> [Exercise description]:
Which lines in the entries below contain the word "family"? Pick out each of them and copy it.
<<<<
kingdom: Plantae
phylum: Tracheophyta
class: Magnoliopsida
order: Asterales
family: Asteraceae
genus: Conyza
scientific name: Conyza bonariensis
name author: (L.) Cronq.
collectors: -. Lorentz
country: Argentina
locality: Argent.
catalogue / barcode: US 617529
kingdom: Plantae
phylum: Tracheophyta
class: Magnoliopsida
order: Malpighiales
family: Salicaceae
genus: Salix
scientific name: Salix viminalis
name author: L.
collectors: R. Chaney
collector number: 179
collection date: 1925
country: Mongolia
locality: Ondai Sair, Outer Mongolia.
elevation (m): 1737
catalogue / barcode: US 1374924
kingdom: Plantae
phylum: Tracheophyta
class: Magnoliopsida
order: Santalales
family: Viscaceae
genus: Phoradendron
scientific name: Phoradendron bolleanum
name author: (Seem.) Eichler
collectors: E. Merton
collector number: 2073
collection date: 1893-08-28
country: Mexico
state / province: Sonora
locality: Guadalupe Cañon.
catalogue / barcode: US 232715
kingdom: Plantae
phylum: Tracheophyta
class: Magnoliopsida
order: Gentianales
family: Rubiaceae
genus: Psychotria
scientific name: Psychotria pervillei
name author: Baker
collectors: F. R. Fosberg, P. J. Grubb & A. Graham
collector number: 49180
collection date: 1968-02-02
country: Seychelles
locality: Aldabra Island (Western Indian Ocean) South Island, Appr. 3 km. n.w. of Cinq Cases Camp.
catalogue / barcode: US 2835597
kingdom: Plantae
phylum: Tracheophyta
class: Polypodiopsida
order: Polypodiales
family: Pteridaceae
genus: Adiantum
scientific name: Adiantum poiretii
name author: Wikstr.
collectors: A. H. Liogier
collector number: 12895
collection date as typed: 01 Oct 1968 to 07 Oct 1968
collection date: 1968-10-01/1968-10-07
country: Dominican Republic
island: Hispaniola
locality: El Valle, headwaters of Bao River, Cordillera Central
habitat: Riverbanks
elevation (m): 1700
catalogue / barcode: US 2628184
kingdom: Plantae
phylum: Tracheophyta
>>>>
> [Output for this exercise]:
family: Asteraceae
family: Salicaceae
family: Viscaceae
family: Rubiaceae
family: Pteridaceae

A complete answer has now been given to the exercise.